I’m struggling to find a way to delete all lines in a text document that do NOT begin with a alphabetical character (upper OR lowercase, a to z only) in TextWrangler (v5).
I simply need to strip out any lines wnich begin with numerical characters or special characters like \
Regular Expressions are your friend for things like this. You will find a grep reference in Textwrangler’s Help menu. Something like:
^\d+.*
Should find all lines starting with numerics simply replace them with a null string. Special characters like “/” can be listed in a character class to accomplish the same for them. Since you didn’t list the specific characters or provide a simple file to work with I hesitate to give any example for them.
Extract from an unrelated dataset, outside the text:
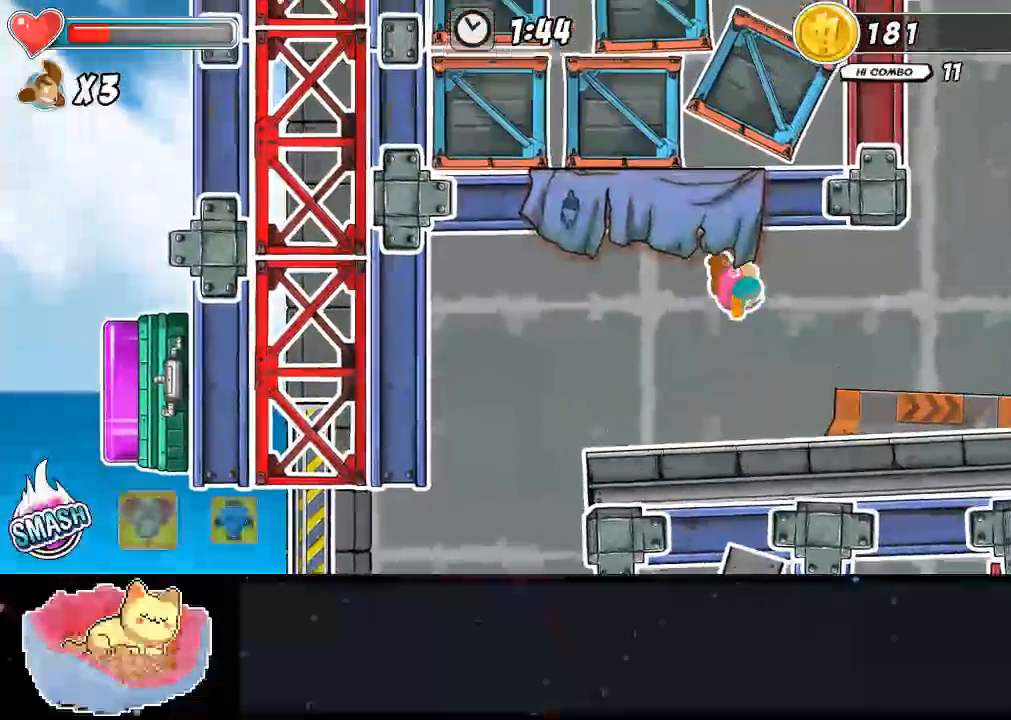
{"dt_ms": 500, "buttons": [], "left_stick": "center", "right_stick": "center", "events": []}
The most reliable regex I’ve been able to produce for this this morning is:
[format]^(\r|[^A-Za-z][^\r]*\r?)[/format]
It matches lines beginning with line breaks (ie. empty lines) or lines beginning with anything other than A-Z or a-z, up to and including the line breaks at the ends (if any).
You can type it into TextWrangler’s “Find” dialog, make sure the “Replace” field is empty, check the “Grep” checkbox, and click on “Replace All”. Unfortunately, it doesn’t delete any trailing line break at the end.
You can also do it by script with this, which does also remove any trailing line break:
tell application "TextWrangler"
tell front text window
-- Remove empty lines or lines not beginning with A-Z in either case.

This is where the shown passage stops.